Where is the given function discontinuous?
$$f(x)= \begin{cases} x^2&\quad\text{if }x < -1\\ \sqrt{x + 4}&\quad\text{if }−1 ≤ x ≤ 0\\ \sin(2x)/x&\quad\text{if }x > 0\\ \end{cases}$$
I have checked discontinuity with $x=0$ (continuous), and also with $x=-1$ (discontinuous).
Is my solution true? Is the point $x=-1$ is the only point where this function is discontinuous?
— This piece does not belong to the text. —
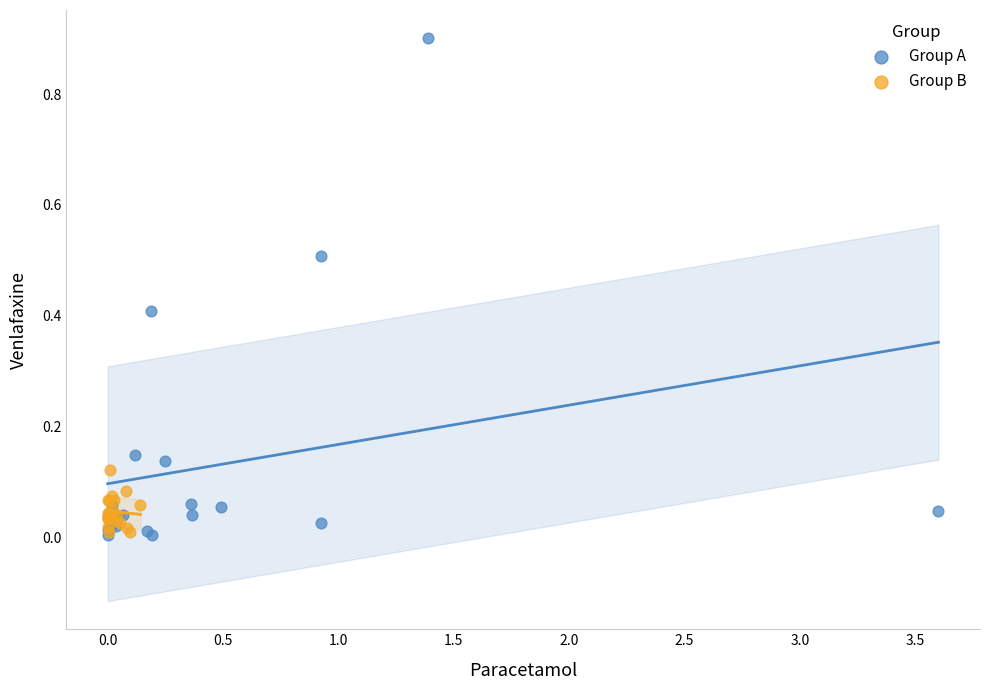

Which series has the largest Y range (max minus min)?

Group A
Yes that is correct. From one side the graph approaches $1$ but the other side approaches $\sqrt{3} \neq 1$. Since the limits disagree from both sides we have a jump discontinuity.
As $f(x)$ is a picewise function, in order to check its discontinuity, you should check the sets the function is defined by.
So: if $x < -1$, the function is continuous as it is defined as $x^2$, which is continuous because it is a polynomial.
If $x=-1$, we've got that $$\lim_{x \to -1^-} f(x) = 1 \neq \sqrt3 = \lim_{x \to -1^+} f(x)$$ so, directly, $f$ is discontinuous in $x=-1$.
If $-1 < x < 0$, $f$ is continuous because $\sqrt{x + 4}$ is continous in its domain (you can prove it).
If $x = 0$, we see that $$\lim_{x \to 0^-} f(x) = \sqrt{0 + 4} = 2$$ and $$\lim_{x \to 0^+} f(x) = \lim_{x \to 0^+} \sin(2x)/x = \lim_{x \to 0^+} 2\cos(2x) / 1 = 2\cos(0) = 2$$ (we have applied L'Hôpital's rule).
So, as $$f(0) = \lim_{x \to 0^-} f(x) = \lim_{x \to 0^+} f(x)$$ we have proved that $f$ is continuous in $x=0$.
And, finally, if $x > 0$, the function is defined by $\sin(2x)/x$, which isn't defined if $x=0$. As we are seeing the behaivour of $f$ in for values of $x$ that verify $x > 0$, the function will be continuous in this part of the function.
So, where is the function discontinuous? Only in $x = -1$.